• Текст для чтения:
________________

| 12:07 | 28.02.2020
Михаилу Румянцеву - 80 лет
КАРАНДАШУ исполнилось 80 лет. В день юбилея наш корреспондент зашел к нему, чтобы поздравить, задать несколько вопросов, но КАРАНДАШ всегда верен себе. Он не ждет, когда ему зададут вопросы, а сразу говорит сам. «Послушайте» — сказал он. И наш корреспондент слушал, слушал и не прерывал его. Кажется, это получился монолог клоуна, который всю жизнь отдал цирку.
Знакомая мелодия... Наверное, она должна изображать радость жизни и бодрость. Это заканчивают выступление воздушные гимнасты. Молодая пара. Я стою за занавесом и, приоткрыв щелочку, смотрю на арену. Сейчас мой выход. Арена почти не видна. Ее загораживают от меня спины униформистов, они держат концы тросов для спуска гимнастов. Но я смотрю не на арену. Я смотрю на зрителей. Все они сейчас сидят, задрав головы вверх, где происходят последние эффектные вращения. Я рассматриваю зрителей. Я должен к ним примериться, хочу прочесть по их лицам — как они меня примут. Знаю, что хорошо, что как только я выйду, напряжение сойдет с их лиц, они начнут улыбаться. Я это знаю, но все-таки волнуюсь...каждый раз. Мне кажется, что в зрительном зале спрятано что-то непредвиденное, и это непредвиденное может неожиданно выскочить, если я заранее не присмотрюсь. И еще надо выбрать тех в первом ряду, кто станет участниками моих реприз. Вот эта девушка на одиннадцатом месте, у нее выразительное лицо. Она будет просто замечательно смущаться, когда я сяду напротив нее на барьере и буду стараться понравиться ей. И вот этот дядя в очках, у него слишком серьезный вид, публике понравится, когда я вытащу его за руку на манеж...
Из группы униформистов отделяется фигура инспектора, делает два шага назад, и инспектор на секунду заглядывает за занавес.
— Здрасьте, Юрий Филиппович, — говорю я.
— Добрый вечер, — говорит он.
Лицо его смутно видно в полутьме. И я вдруг понимаю, что это не Юрий Филиппович. Да, наверное, не он. Но просто я привык за много лет, что инспектор — это Юрий Филиппович. Вот он уже повернулся к арене и теперь идет раскинув руки, как хлебосольный хозяин, навстречу гимнастам, которые раскланиваются после номера.
Откуда-то сзади возникает ассистентка и сует мне в руки три воздушных шара. Я пробую всмотреться в нее. Это не Тамара...Эту оформили недавно, кажется, неделю назад, и я не помню, как ее зовут...

________________

• Список строк:
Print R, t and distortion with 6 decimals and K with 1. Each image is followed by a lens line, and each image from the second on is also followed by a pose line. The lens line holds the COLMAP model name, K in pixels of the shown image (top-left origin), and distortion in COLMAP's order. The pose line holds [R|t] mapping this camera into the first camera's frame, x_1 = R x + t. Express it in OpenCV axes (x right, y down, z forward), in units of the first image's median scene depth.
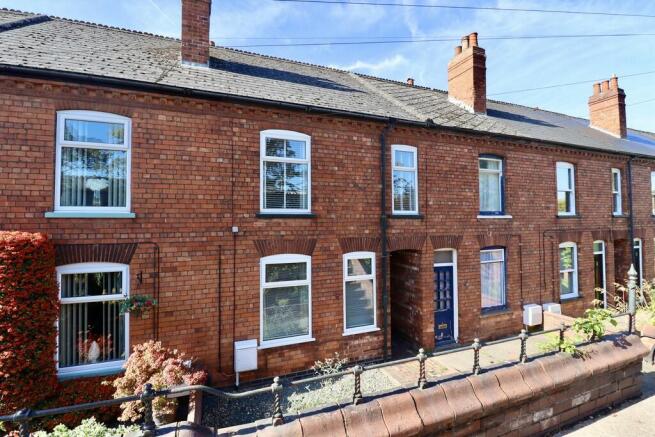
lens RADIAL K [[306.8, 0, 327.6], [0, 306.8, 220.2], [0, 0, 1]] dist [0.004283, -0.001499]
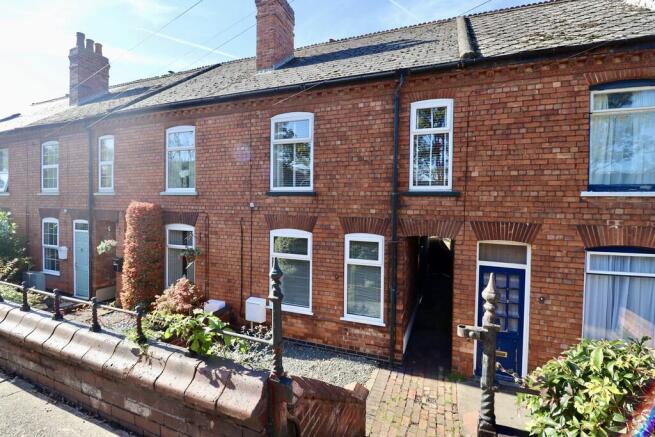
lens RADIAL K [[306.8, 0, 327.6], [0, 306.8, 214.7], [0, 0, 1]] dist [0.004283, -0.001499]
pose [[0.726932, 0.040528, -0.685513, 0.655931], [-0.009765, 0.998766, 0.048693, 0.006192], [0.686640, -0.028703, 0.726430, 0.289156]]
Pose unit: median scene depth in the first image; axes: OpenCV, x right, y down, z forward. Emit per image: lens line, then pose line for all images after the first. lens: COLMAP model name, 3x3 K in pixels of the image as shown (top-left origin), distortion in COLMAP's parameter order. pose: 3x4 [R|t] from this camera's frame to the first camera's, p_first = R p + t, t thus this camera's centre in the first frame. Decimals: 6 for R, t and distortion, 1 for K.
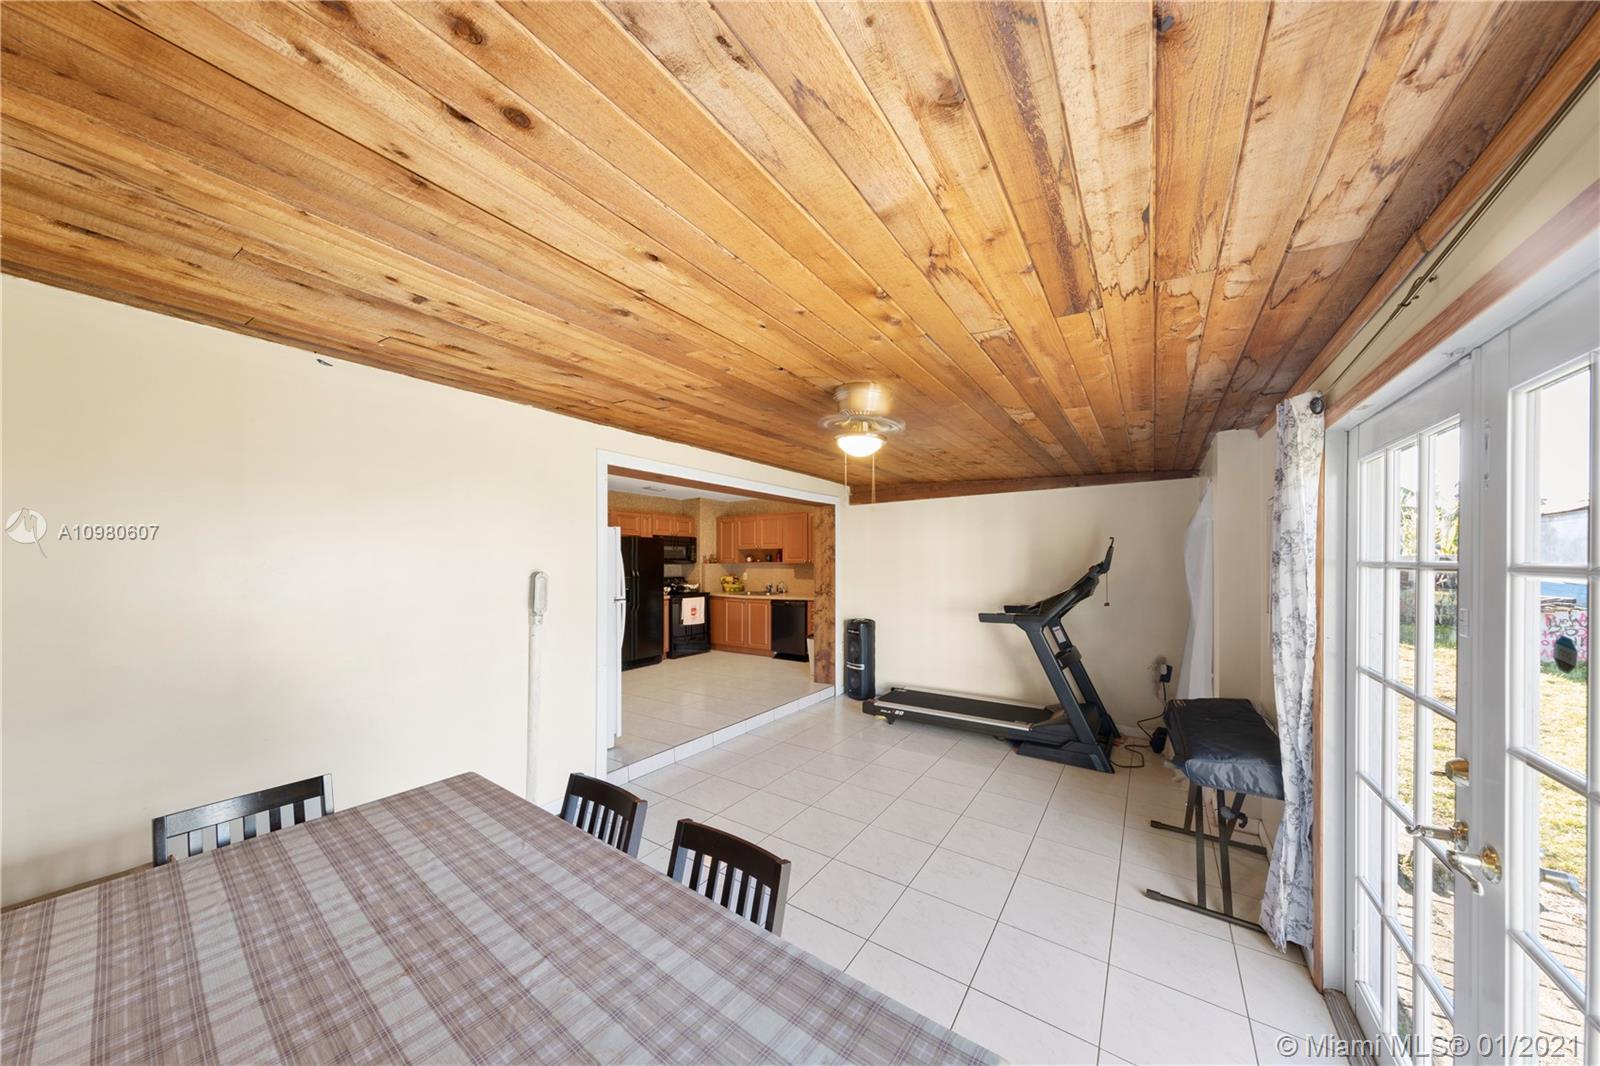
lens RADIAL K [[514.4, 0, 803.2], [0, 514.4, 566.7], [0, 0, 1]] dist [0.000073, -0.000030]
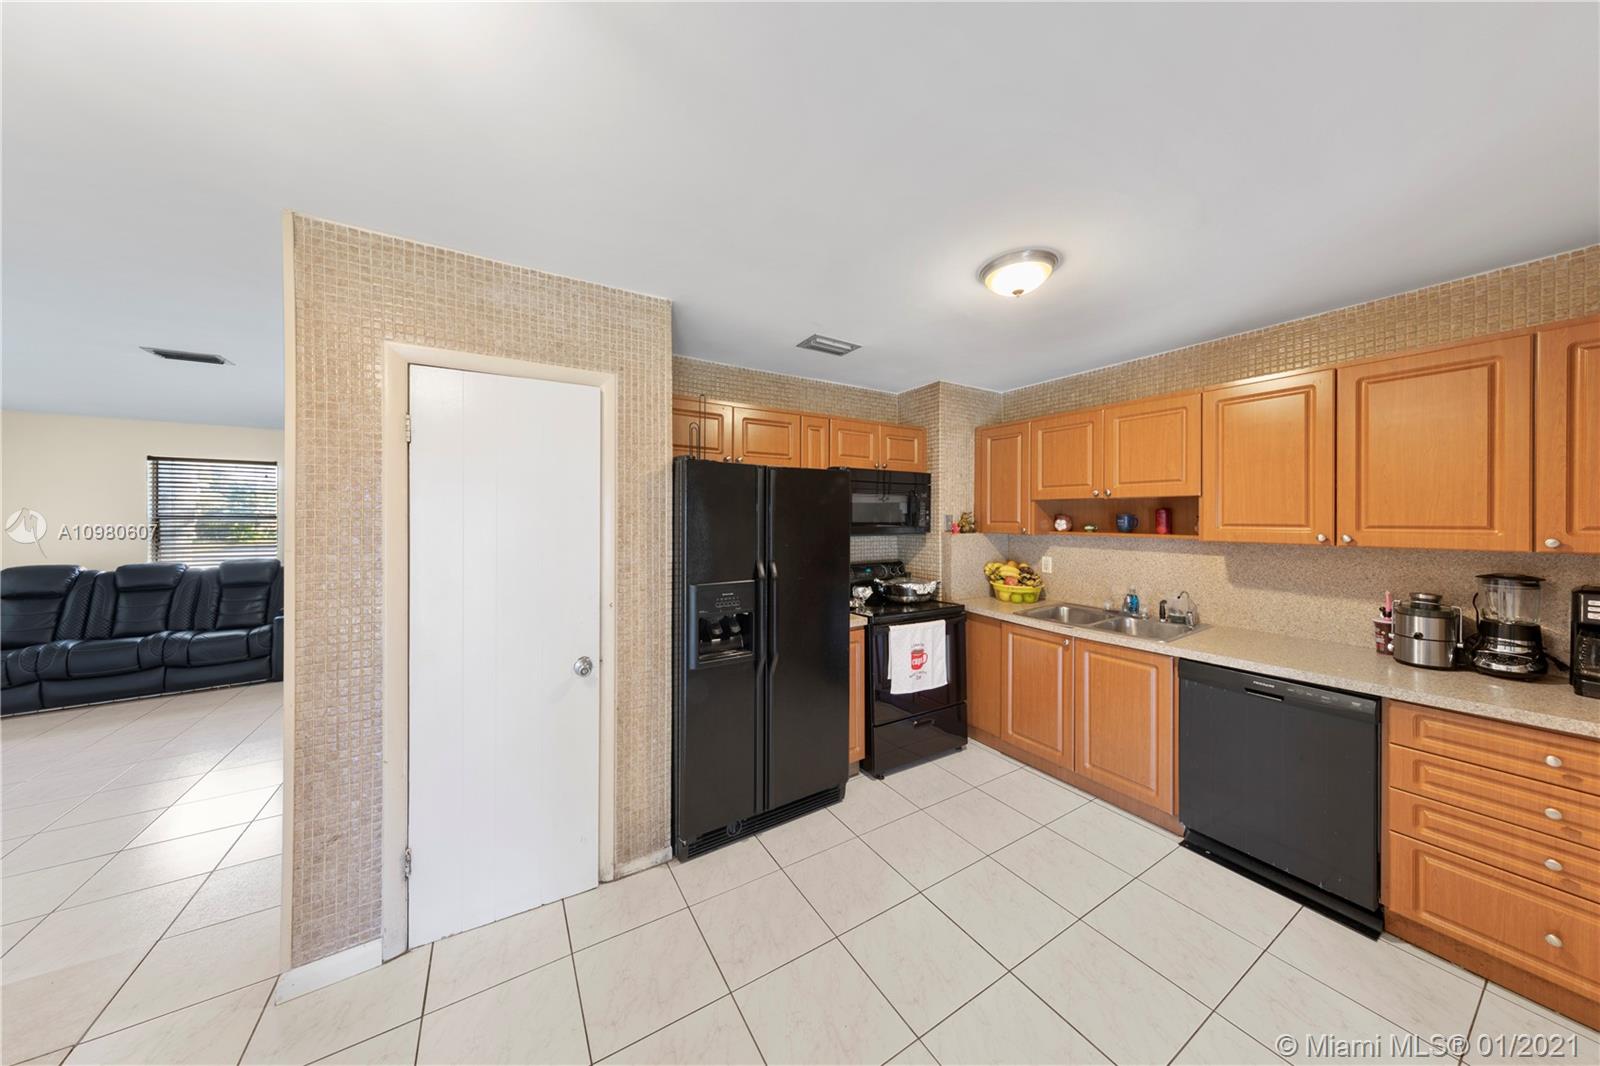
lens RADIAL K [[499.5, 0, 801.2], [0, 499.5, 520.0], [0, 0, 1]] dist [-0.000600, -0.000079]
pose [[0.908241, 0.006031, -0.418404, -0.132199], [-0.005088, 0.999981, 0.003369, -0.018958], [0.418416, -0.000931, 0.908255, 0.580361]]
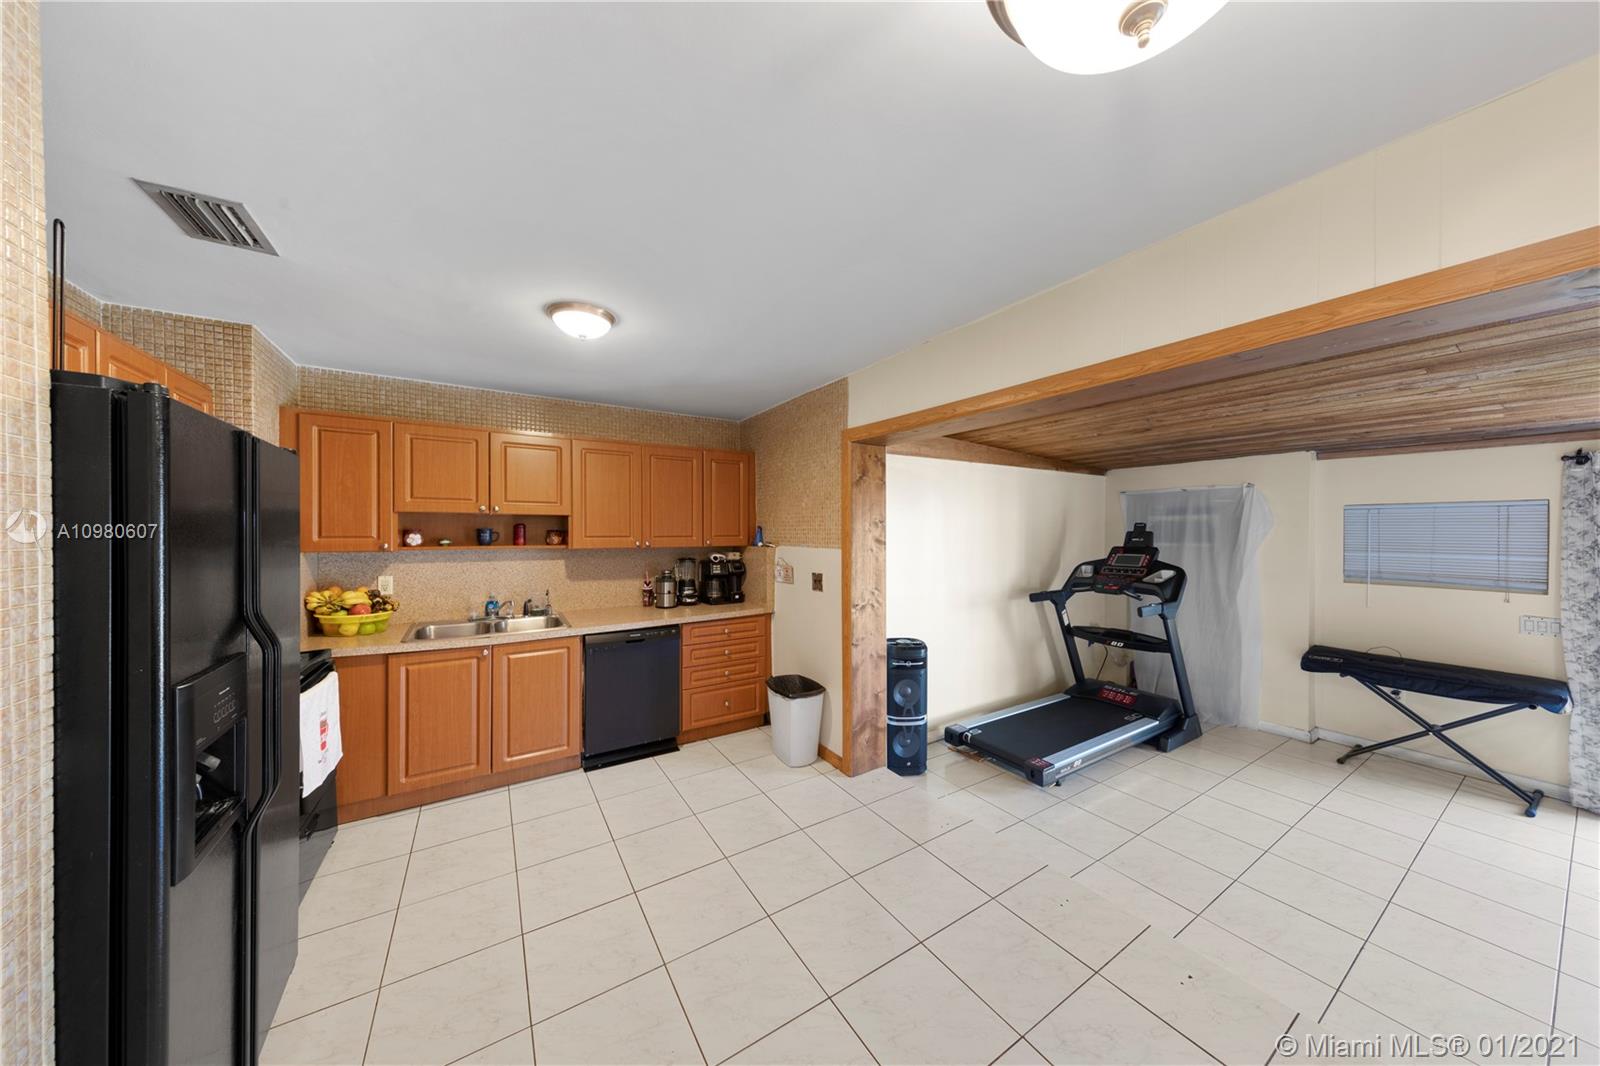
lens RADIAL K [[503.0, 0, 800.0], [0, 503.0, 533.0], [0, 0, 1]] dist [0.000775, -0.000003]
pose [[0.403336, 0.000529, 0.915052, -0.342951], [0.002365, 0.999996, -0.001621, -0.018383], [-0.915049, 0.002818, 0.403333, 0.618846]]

________________

• Условие задания: Объясните в одном–трех предложениях, почему в тексте о Карандаше рассказчик здоровается с инспектором словами «Здрасьте, Юрий Филиппович». Строки взяты из другого источника и с текстом не связаны.

• Результат задания: За много лет рассказчик привык, что инспектор — это Юрий Филиппович. Поэтому он здоровается так по привычке, хотя лицо инспектора смутно видно в полутьме и это, наверное, уже другой человек.